Actions to take:
(a) Name every person mentioned by name in the article about Trump and an immigrant scientist, including its header.
(b) Answer these questions using the article about Trump and an immigrant scientist:
(i) When did Trump announce he would run for president?
(ii) How big is Trump's delegate lead over Ted Cruz and Marco Rubio?
(iii) What did Trump promise to build, and between which two countries?
(c) Carry on the article about Trump and an immigrant scientist from the point where it stops.

Reading passage:
An Antidote to the Cult of Trump in the Story of an Immigrant Scientist

Jan Vilcek | Donald Trump

People were skeptical last summer when real estate tycoon and sometimes-television personality Donald Trump announced he would run for president. The established wisdom was he wouldn’t have a chance with voters, and that his candidacy might be no more than a political stunt. Now, with several primaries behind him and a 50-plus delegate lead over both Ted Cruz and Marco Rubio, it is clear that the time for skepticism is over: We could be looking at a Trump presidency.

At least some of his followers have flocked to Trump because of his ultraconservative stance on immigration. His promise to build a wall between the United States and Mexico has been flanked with outrageous statements about immigrants, among them the assertion that Mexican immigrants are rapists and drug dealers, and Muslims should not be allowed into the country.

[Dataset excerpts]

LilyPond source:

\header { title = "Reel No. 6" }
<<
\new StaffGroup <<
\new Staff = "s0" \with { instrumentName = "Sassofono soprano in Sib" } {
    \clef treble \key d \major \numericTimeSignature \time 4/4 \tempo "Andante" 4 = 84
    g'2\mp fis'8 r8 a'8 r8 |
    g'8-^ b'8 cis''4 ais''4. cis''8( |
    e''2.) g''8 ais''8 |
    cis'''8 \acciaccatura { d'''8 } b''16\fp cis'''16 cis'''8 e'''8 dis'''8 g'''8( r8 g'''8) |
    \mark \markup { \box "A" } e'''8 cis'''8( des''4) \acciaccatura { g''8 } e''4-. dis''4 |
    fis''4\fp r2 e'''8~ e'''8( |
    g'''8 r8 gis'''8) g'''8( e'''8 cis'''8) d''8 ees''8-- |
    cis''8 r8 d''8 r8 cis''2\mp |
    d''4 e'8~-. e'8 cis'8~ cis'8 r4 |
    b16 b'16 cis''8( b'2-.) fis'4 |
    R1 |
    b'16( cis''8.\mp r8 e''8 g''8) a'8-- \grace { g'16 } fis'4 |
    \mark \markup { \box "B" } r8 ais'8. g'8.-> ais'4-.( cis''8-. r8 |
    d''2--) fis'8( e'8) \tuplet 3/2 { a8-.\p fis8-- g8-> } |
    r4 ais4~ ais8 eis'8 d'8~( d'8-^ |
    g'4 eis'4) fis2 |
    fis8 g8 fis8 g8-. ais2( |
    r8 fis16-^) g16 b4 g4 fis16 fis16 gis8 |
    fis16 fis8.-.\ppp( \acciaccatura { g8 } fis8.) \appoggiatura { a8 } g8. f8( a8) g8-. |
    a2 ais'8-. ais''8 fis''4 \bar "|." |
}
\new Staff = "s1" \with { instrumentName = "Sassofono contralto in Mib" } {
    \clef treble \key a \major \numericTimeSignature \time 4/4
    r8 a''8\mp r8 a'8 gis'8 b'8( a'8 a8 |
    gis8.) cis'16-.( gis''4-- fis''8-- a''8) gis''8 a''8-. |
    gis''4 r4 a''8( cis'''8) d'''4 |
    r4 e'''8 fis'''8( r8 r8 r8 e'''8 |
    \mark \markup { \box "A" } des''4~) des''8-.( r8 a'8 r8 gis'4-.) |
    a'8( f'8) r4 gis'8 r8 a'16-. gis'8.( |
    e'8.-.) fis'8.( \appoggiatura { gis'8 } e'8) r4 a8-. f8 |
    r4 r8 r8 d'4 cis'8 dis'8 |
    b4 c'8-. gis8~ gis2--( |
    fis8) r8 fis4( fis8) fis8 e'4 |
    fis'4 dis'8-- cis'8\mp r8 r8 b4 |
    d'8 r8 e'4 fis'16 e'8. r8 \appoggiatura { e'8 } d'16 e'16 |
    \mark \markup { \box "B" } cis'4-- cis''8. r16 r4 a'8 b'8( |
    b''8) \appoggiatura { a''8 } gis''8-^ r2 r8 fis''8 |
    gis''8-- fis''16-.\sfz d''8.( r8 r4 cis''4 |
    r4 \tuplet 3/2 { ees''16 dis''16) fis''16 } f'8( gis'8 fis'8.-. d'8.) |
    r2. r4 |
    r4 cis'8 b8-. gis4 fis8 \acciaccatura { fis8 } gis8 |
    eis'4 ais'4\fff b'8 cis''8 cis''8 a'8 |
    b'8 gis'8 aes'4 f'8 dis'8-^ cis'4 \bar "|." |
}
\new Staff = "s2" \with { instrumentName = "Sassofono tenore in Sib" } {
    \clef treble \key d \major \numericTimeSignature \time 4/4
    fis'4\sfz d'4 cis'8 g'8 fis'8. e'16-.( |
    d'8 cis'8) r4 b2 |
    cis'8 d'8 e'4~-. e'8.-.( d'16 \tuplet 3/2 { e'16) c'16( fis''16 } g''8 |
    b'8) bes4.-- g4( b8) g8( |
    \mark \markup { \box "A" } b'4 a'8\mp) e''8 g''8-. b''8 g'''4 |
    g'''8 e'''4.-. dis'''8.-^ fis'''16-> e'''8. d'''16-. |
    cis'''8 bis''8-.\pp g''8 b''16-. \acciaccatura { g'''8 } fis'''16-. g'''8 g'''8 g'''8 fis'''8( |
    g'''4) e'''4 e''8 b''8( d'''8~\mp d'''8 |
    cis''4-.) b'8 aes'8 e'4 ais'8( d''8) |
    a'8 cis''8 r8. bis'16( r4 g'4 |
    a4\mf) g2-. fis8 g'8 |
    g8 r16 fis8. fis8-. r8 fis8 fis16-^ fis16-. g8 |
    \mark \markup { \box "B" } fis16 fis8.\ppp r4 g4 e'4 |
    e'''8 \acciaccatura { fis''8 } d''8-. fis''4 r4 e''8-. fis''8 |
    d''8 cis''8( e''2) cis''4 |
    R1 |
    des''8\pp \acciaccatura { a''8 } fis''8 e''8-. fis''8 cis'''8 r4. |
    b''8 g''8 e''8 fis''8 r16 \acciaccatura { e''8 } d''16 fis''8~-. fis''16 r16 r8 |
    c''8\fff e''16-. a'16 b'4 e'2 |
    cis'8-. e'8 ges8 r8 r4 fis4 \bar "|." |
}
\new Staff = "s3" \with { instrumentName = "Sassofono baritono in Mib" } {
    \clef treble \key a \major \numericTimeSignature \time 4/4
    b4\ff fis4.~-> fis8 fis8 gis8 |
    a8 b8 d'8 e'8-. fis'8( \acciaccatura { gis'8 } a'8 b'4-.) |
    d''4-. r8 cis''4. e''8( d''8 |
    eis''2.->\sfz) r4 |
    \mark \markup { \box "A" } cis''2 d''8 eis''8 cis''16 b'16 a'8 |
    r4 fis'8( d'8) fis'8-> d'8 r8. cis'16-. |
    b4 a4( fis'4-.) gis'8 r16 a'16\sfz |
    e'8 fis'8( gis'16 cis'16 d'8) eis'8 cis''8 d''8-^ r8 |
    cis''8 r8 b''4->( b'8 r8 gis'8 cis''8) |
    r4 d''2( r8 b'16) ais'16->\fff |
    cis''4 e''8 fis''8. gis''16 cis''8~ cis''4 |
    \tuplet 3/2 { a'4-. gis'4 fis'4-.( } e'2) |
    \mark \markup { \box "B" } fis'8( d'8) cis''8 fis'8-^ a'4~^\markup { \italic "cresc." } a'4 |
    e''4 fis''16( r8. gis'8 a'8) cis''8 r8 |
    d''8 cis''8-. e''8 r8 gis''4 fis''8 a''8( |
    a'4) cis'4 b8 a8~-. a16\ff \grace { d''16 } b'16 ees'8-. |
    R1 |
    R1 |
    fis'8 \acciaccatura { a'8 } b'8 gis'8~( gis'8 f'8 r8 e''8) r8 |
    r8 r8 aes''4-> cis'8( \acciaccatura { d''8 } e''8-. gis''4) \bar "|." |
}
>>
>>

Answers per task:
(a) Jan Vilcek, Donald Trump, Ted Cruz, Marco Rubio

(b)
(i) Last summer.
(ii) More than 50 delegates (a "50-plus delegate lead").
(iii) A wall between the United States and Mexico.

(c)
It’s impossible to say how a Trump win would affect American immigration, but if we close our doors it could do serious and long-lasting damage to America’s intellectual and creative culture. Some of the nation’s greatest scientists and artists have been immigrants: a fact that is very easy to lose sight of in the hysteria and bluster.

Ensuring that the contributions of immigrants are not forgotten is one of the primary goals of the Vilcek Foundation, a non-profit organization based in New York City. Each year, the foundation awards several prizes recognizing outstanding contributions in the arts and sciences made by foreign-born, permanent residents of the United States.

Novelists Téa Olbreht (The Tiger’s Wife) and Dinaw Mengestu (The Beautiful Things That Heaven Bears) are both recipients of Vilcek Foundation prizes, as are musician Yo-Yo Ma, The “Bird Cage” director Mike Nichols, cancer researcher Titia de Lange, and geneticist and science educator Pardis Sabeti.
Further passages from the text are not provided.